***** EXERCISE INPUTS
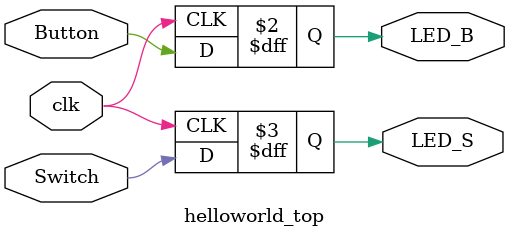
<source format=v>
`timescale 1ns / 1ps
module helloworld_top(
	input Button,
	input Switch,
	input clk,
	output reg LED_B,
	output reg LED_S
	);
	
	always @(posedge clk) begin
		LED_B <= Button;
		LED_S <= Switch;
	end
	
endmodule

</source>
**********
WORK ITEM
Leave images out of the retyped records; keep all else exact.

RESULT OF THE EXERCISE
<source format=v>
`timescale 1ns / 1ps
module helloworld_top(
	input Button,
	input Switch,
	input clk,
	output reg LED_B,
	output reg LED_S
	);
	
	always @(posedge clk) begin
		LED_B <= Button;
		LED_S <= Switch;
	end
	
endmodule

</source>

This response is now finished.